El autogobierno del Poder Judicial, dentro de la independencia en que debe preservarse, no debe tener una naturaleza política, esto debe interpretarse que el órgano del Poder Judicial no debe estar marcadamente politizado como lo ha estado en los últimos tiempos. Cuando la presidente de la Corte, Rebeca Ráquel de Melara, nombra y mueve personal, de manera inconsulta con el pleno de la Corte, comete un abuso de poder, algo que repugna palmariamente a la propia naturaleza y características de la función de gobierno judicial como establece el artículo 315 de la Constitución de la República.
La representación del Poder Judicial el seno de la Corte Suprema la tiene el presidente de la Corte, pero para tomar decisiones debe contar con la aprobación del pleno de magistrados, lo que significa que al adoptar cualquier decisión la presidente Rebeca Ráquel de Melara no puede dejar al margen al pleno. La presidente de la Corte Suprema no tiene un poder absoluto para tomar decisiones que implican contar con la aprobación del pleno. Es obvio que la designación de la abogada Rebeca Ráquel de Melara hecha por la presidente Xiomara Castro introdujo una politización brutal en el órgano de gobierno de los jueces y magistrados. Esa politización es la que marco la hoja de ruta en todos los ámbitos del gobierno del PLR.

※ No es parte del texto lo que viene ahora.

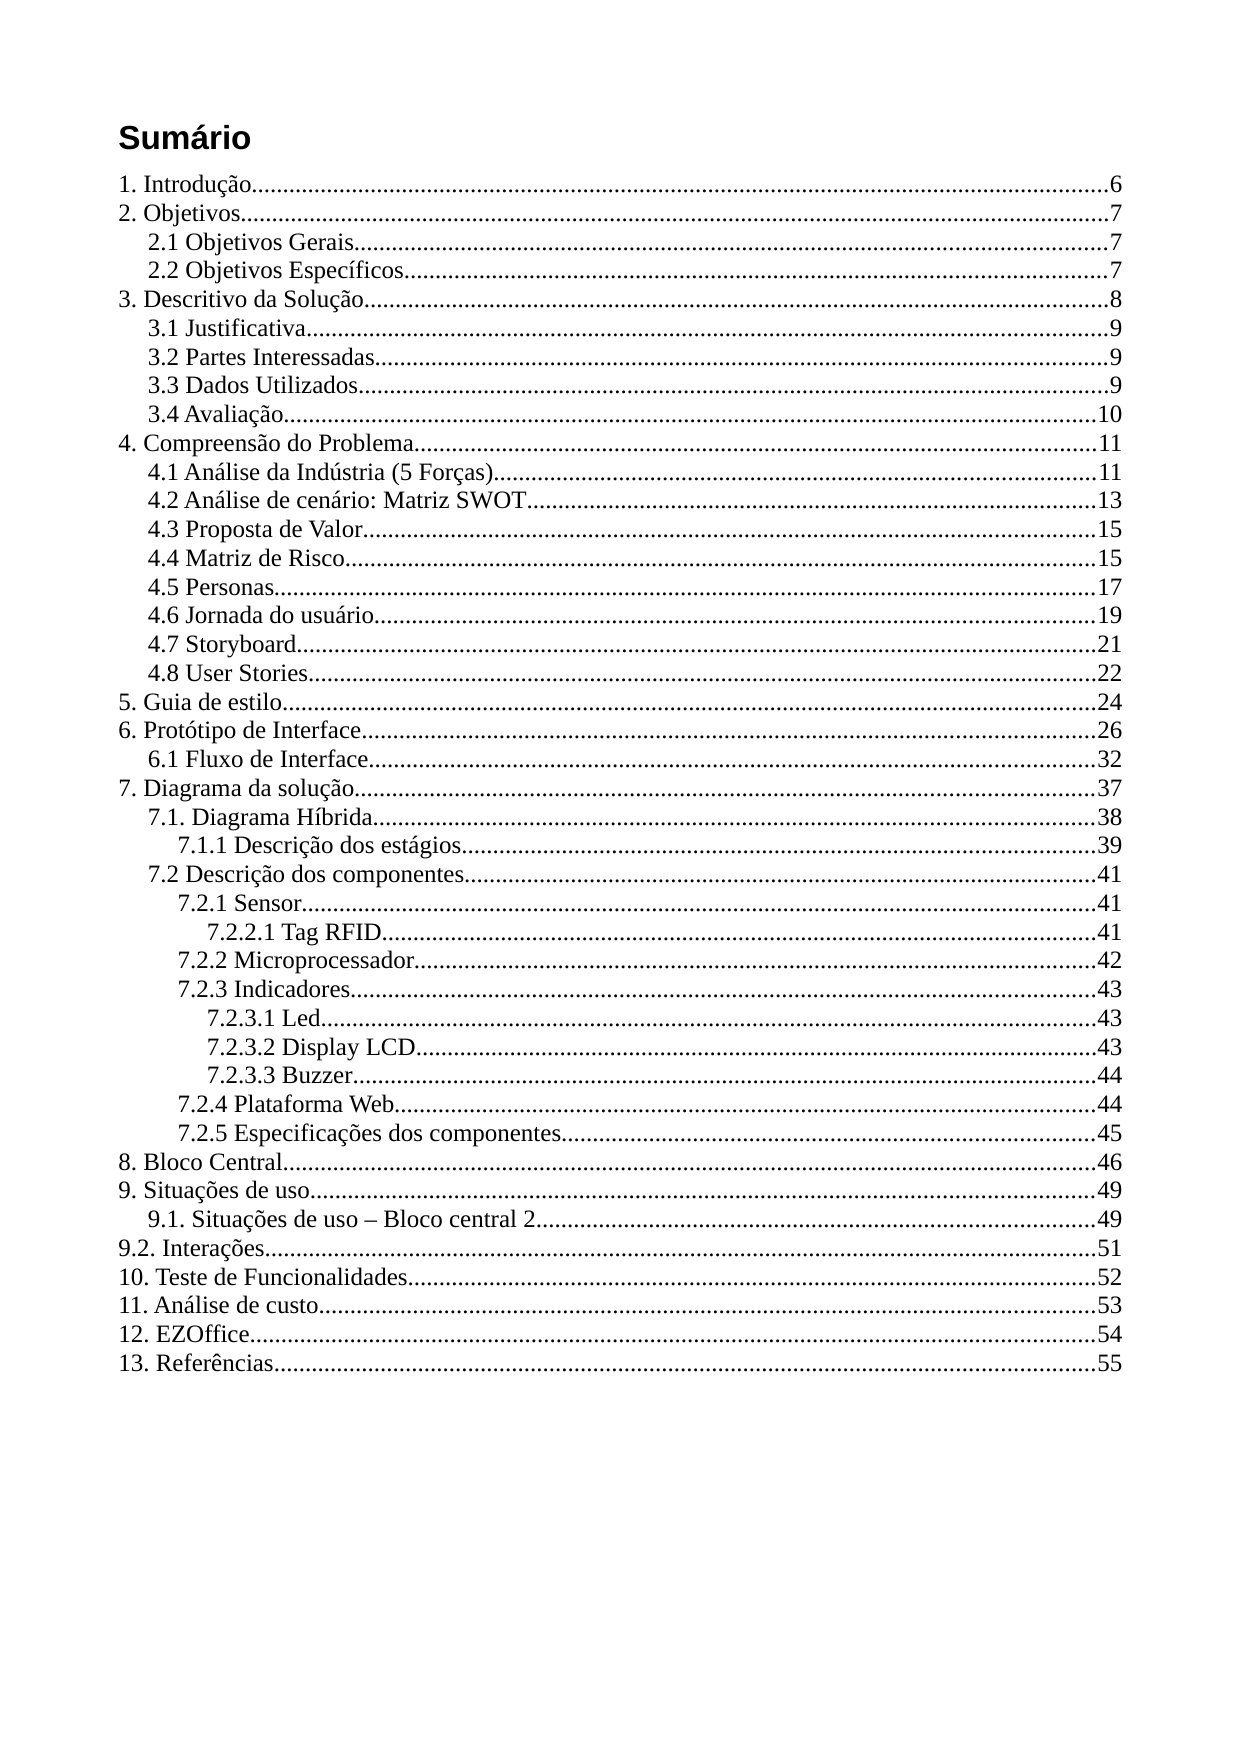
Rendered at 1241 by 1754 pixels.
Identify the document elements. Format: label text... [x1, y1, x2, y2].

text 2.1 Objetivos Gerais 7 [148, 227, 1122, 255]
text 2.2 Objetivos Específicos 7 [148, 255, 1122, 284]
text 4.7 Storyboard 21 [148, 629, 1122, 658]
text 4.4 Matriz de Risco 15 [148, 543, 1122, 572]
text 7.2.2 Microprocessador 42 [177, 945, 1122, 974]
subtitle Sumário [118, 118, 1122, 157]
text 1. Introdução 6 [118, 169, 1122, 198]
text 3.2 Partes Interessadas 9 [148, 342, 1122, 370]
text 9.2. Interações 51 [118, 1233, 1122, 1262]
text 9. Situações de uso 49 [118, 1175, 1122, 1204]
text 7.2.3 Indicadores 43 [177, 974, 1122, 1003]
text 3. Descritivo da Solução 8 [118, 284, 1122, 313]
text 13. Referências 55 [118, 1348, 1122, 1377]
text 11. Análise de custo 53 [118, 1290, 1122, 1319]
text 2. Objetivos 7 [118, 198, 1122, 227]
text 3.3 Dados Utilizados 9 [148, 370, 1122, 399]
text 7.2.3.1 Led 43 [207, 1003, 1122, 1032]
text 12. EZOffice 54 [118, 1319, 1122, 1348]
text 7.1.1 Descrição dos estágios 39 [177, 830, 1122, 859]
text 8. Bloco Central 46 [118, 1147, 1122, 1175]
text 7.2.3.3 Buzzer 44 [207, 1060, 1122, 1089]
text 3.1 Justificativa 9 [148, 313, 1122, 342]
text 5. Guia de estilo 24 [118, 687, 1122, 715]
text 4. Compreensão do Problema 11 [118, 428, 1122, 457]
text 9.1. Situações de uso – Bloco central 2 49 [148, 1204, 1122, 1233]
text 7. Diagrama da solução 37 [118, 773, 1122, 802]
text 7.2.1 Sensor 41 [177, 888, 1122, 917]
text 4.3 Proposta de Valor 15 [148, 514, 1122, 543]
text 7.2.5 Especificações dos componentes 45 [177, 1118, 1122, 1147]
text 4.6 Jornada do usuário 19 [148, 600, 1122, 629]
text 4.2 Análise de cenário: Matriz SWOT 13 [148, 485, 1122, 514]
text 7.2.3.2 Display LCD 43 [207, 1032, 1122, 1060]
text 6.1 Fluxo de Interface 32 [148, 744, 1122, 773]
text 7.2.2.1 Tag RFID 41 [207, 917, 1122, 945]
text 7.2.4 Plataforma Web 44 [177, 1089, 1122, 1118]
text 10. Teste de Funcionalidades 52 [118, 1262, 1122, 1290]
text 6. Protótipo de Interface 26 [118, 715, 1122, 744]
text 4.5 Personas 17 [148, 572, 1122, 600]
text 4.8 User Stories 22 [148, 658, 1122, 687]
text 7.2 Descrição dos componentes 41 [148, 859, 1122, 888]
text 4.1 Análise da Indústria (5 Forças) 11 [148, 457, 1122, 485]
text 3.4 Avaliação 10 [148, 399, 1122, 428]
text 7.1. Diagrama Híbrida 38 [148, 802, 1122, 830]
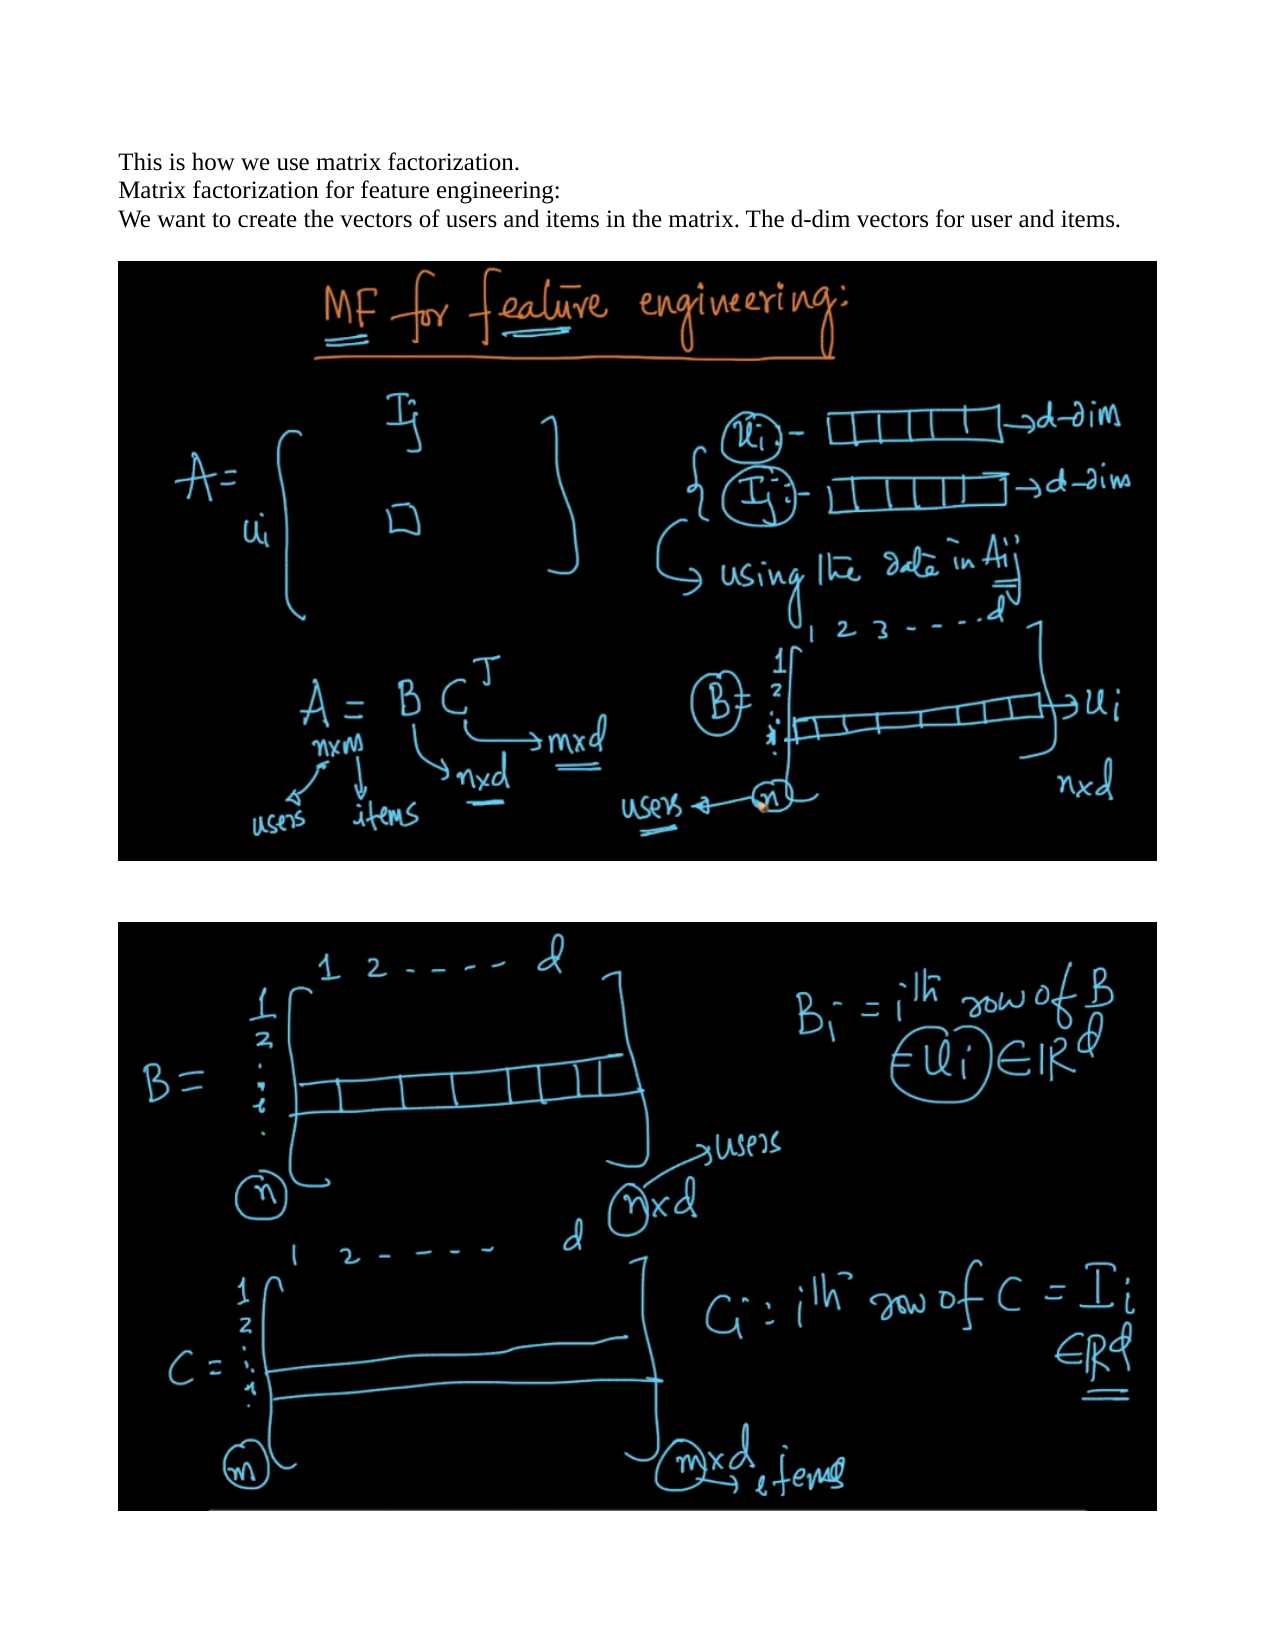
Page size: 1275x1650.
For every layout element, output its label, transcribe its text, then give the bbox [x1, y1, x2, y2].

text Matrix factorization for feature engineering: [118, 176, 1157, 204]
picture [118, 922, 1157, 1511]
picture [118, 261, 1157, 861]
text This is how we use matrix factorization. [118, 147, 1157, 176]
text We want to create the vectors of users and items in the matrix. The d-dim vectors for user and items. [118, 204, 1157, 233]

La politización es lo que ha llevado a la abogada Rebeca Ráquel de Melara a imponer reglas autoritarias, lo que ha motivado a varias funcionarias a denunciar el hecho. El colmo del autoritarismo practicado por la abogada Rebeca Ráquel de Melara la lleva a prohibirle al Congreso Nacional a que ejerza sus funciones legislativas, cuando le advierte que el Congreso Nacional tiene sus limitantes, en lo que dona Rebeca se propasa, o abusa de su ignorancia, porque, de acuerdo al artículo 205 de la Constitución, el Congreso Nacional no tiene limitantes ni restricciones en el cumplimiento de sus atribuciones legislativas. El Poder Judicial es el autogobierno de los jueces y magistrados con toda la autonomía, hasta tanto quien ostente la representación no abuse de sus facultades. El único poder que le puede poner coto al abuso del presidente del Poder Judicial es el Congreso Nacional, legislando lo necesario para separar la autoridad del abuso en el Poder Judicial.
Así son las cosas y así se las hemos contado hoy martes 17 de febrero de 2026.